The Engine is Configured Properly But a Connection to the Target Cannot Be Established

This section requires root access to the target server and assumes the target server has a recent version of OpenSSH/OpenSSL installed, configured correctly and running successfully.

  1. OpenSSH information:

    • PRA supports versions OpenSSH_7.4p1, OpenSSL 1.0.2k-fips and up to version OpenSSH_8.x, OpenSSL 1.1.1k.

    • The newest version of OpenSSH is 9.x. This version may function but is not yet fully supported.

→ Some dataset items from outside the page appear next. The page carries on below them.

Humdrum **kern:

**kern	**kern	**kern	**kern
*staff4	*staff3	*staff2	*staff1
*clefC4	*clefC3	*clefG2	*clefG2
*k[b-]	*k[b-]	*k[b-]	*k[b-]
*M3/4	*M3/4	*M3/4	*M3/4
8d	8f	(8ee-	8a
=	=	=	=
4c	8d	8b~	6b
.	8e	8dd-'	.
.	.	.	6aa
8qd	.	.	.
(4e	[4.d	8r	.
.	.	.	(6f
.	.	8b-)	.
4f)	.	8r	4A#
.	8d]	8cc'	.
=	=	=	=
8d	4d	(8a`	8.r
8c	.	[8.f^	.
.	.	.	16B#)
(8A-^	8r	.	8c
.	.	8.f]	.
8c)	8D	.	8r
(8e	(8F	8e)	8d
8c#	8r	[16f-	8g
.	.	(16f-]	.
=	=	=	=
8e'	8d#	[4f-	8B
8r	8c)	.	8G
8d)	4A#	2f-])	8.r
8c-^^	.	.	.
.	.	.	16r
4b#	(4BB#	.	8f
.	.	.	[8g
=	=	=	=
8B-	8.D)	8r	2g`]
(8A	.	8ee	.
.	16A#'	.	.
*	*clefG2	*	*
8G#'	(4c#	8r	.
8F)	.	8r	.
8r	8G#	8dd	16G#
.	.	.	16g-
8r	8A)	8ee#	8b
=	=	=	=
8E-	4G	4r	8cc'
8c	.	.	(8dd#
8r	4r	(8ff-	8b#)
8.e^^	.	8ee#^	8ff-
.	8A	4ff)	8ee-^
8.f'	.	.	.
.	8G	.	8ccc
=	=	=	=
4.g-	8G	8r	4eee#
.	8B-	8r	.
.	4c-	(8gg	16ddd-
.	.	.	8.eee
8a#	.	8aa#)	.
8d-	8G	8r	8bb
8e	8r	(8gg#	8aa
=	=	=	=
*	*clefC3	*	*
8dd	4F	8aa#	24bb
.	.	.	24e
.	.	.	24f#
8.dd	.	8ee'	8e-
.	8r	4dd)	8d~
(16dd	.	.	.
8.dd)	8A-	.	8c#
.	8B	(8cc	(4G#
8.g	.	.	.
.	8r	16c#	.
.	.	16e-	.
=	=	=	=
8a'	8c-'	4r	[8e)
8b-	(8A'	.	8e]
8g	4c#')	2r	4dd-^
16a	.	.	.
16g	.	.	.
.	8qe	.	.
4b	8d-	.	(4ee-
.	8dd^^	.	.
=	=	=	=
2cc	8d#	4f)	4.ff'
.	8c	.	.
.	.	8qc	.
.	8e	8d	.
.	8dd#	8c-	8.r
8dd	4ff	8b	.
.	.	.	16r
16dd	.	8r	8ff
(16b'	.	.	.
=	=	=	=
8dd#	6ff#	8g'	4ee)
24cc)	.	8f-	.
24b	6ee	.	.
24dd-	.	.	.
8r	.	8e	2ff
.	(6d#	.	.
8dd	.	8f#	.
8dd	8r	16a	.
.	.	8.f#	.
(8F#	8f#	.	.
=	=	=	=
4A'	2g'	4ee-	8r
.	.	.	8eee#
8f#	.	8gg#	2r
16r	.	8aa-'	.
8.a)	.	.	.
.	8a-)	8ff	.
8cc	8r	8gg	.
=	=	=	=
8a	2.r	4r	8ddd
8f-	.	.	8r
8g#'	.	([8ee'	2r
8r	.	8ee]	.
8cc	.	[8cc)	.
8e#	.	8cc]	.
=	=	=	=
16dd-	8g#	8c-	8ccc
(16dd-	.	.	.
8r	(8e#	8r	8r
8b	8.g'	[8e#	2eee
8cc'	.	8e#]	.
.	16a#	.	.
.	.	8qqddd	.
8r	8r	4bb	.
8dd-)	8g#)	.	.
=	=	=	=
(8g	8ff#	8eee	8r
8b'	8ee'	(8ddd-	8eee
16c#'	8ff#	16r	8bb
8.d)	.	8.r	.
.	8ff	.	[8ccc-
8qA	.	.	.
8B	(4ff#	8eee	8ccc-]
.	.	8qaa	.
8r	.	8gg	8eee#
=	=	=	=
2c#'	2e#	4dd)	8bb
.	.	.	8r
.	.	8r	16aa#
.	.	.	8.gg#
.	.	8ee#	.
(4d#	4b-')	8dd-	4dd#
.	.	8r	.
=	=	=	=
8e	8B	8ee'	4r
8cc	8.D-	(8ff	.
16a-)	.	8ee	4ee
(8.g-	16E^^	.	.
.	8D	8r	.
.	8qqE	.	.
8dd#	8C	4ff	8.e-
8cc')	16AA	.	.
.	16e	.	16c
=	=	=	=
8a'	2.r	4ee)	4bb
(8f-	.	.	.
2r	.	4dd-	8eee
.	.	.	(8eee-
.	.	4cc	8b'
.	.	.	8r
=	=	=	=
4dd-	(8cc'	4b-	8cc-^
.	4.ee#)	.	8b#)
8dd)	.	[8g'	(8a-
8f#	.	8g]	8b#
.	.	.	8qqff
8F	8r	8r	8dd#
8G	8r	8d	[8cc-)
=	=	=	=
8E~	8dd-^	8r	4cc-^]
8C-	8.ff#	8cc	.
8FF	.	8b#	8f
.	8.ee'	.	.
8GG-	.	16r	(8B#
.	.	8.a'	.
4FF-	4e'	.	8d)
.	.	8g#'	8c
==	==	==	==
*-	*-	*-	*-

    • Older versions may still function but are not supported.

       

2. Verify the configuration on the target server:

  • SSH into the Linux target server.

    Copy 
    ssh user@targetServer [-i /path/to/pubkey]

  • Sudo into root

    • Some Linux distributions require superuser privileges to run the following commands

  • Run the following command to verify SSH is installed and is a supported version:

Copy 
ssh -V

  • Run the following command to verify SSHD is running and listening for incoming connection requests:

    Copy 
    netstat -plnt

  • Look for sshd in the output of the above command in the column titled PID/Program name.

  • Check the Local Address column for SSHD and verify it is listening on port 22 i.e. 0.0.0.0:22

Accessing Logs on the Engine Server

The following command(s) will display a real time update to the users screen containing "Login" logs for the server. Type control c (^c) (hold down the "control" key then type the letter c) to exit the command on any operating system.

  • Debian/Ubuntu

    Copy 
    tail -f /var/log/auth.log

  • RHEL/Redhat 7 & 8/Amazon

    Copy 
    tail -f /var/log/secure

  1. Check if the users request is getting to the target server.

    • Run the command above

    • From the web UI select the secret for the target server you are logged into.

    • From the SSH shell check the logs:

      • Is the request showing up in the logs? If not then check the "Machine" data in the secret is correct.

  2. Check if the users request is being rejected:

    • Run the command above

    • From the web UI select the secret for the target server you are logged into.

    • From the SSH shell check the logs:

    • Does the log entry contain an error e.g. "Invalid user ", "Incorrect password" or "Invalid public key"? If so check the secret data and confirm the password, private/public key or key passphrase is correct.